▶ [STUDY TEXT]:
Riot Games receives ransom demand from hackers, refuses to pay


Riot Games says it will not pay the ransom demanded by the attackers responsible for the security breach the company disclosed last week.

“Today, we received a ransom email. Needless to say, we won’t pay,” the video game publisher and developer said on Tuesday.

“While this attack disrupted our build environment and could cause issues in the future, most importantly we remain confident that no player data or player personal information was compromised.”

While inside Riot Games’ systems, the threat actors stole source code for the League of Legends (LoL) multiplayer online battle arena, the Teamfight Tactics (TFT) auto battler game, and a legacy anti-cheat platform.

The LoL and TFT teams are looking into how cheat developers could use the stolen data to create new tools and analyzing if any fixes are needed to fend off such malicious efforts.

The game source code stolen during the security breach also contains some features still waiting to be released, which might not reach the release phase, according to the game developer.

“While we hope some of these game modes and other changes eventually make it out to players, most of this content is in prototype and there’s no guarantee it will ever be released,” Riot Games said.

Transcribed page contents

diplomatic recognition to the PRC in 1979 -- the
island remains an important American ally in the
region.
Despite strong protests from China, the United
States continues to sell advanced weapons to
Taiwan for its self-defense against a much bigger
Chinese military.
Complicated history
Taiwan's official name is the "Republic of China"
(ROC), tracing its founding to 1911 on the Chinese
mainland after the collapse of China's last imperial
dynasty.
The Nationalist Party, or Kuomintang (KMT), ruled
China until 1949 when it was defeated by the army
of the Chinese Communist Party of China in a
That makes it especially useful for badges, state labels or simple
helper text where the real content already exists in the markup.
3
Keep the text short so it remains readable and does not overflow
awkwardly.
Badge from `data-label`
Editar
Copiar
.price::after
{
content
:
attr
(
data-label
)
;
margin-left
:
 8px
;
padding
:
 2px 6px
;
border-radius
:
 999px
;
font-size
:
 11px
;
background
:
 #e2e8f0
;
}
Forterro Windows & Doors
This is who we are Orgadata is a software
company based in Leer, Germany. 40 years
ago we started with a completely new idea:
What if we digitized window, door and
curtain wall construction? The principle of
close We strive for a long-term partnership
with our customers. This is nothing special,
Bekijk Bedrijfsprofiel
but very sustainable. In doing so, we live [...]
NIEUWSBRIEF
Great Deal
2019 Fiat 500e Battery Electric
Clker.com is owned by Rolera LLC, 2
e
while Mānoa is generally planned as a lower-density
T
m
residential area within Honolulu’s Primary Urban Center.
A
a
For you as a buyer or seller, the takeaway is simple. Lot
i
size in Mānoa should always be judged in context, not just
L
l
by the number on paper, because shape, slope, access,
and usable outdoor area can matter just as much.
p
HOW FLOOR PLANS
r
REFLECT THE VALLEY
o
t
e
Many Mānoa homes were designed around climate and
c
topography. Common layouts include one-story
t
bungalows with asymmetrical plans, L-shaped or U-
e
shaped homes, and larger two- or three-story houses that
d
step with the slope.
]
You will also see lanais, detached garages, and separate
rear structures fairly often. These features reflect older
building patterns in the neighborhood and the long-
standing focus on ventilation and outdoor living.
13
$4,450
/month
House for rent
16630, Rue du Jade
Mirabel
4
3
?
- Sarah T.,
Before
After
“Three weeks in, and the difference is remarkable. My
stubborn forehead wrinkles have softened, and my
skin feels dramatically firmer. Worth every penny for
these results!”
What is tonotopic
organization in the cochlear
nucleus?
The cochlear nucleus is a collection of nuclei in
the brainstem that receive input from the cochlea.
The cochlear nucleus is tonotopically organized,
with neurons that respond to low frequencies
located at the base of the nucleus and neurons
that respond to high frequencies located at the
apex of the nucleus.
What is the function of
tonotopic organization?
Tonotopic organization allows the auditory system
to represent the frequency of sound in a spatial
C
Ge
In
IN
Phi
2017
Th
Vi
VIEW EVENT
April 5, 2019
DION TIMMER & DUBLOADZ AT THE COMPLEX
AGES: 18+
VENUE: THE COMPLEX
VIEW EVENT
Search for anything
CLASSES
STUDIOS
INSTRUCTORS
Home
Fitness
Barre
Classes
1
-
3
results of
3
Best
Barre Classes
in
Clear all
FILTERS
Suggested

▶ [TASK 1]:
Reproduce the stretch of the Riot Games article from "While inside Riot" through "legacy anti-cheat platform." word for word.
▶ [TASK 2]:
Carry on the article about the Riot Games ransom demand from the point where it stops.
This data has no connection to the Riot Games article.

▶ [RESULT 1]:
While inside Riot Games’ systems, the threat actors stole source code for the League of Legends (LoL) multiplayer online battle arena, the Teamfight Tactics (TFT) auto battler game, and a legacy anti-cheat platform.

▶ [RESULT 2]:
Riot Games said it’s working with law enforcement and external consultants to investigate the attack and that a full report will be released detailing how its development environment was breached and what measures were taken to prevent this from happening again.

Last week, when the breach was disclosed, the game publisher said that the incident directly impacted its teams’ ability to publish game patches, with some of them likely to be delayed as a result.

“While our teams are working hard on a fix, we expect this to impact our upcoming patch cadence across multiple games,” Riot Games said.

Andrei van Roon, the head of League Studio, also chimed in and said that nothing on the release plan for LoL’s Patch 13.2 would be canceled but that they “might just have to move things that can’t be hotfixed (e.g. art changes) to a later date instead.”

The Riot Games breach follows the hack of another major video game publisher, 2K Games, which said in September 2020 that attackers breached its help desk and infected some customers with malware. In October 2020, 2K warned its users that some of their information was stolen and put up for sale online.

The same month, Rockstar Games was also breached, with the attacker leaking videos of the unreleased Grand Theft Auto VI game and source code files for GTA V and GTA VI.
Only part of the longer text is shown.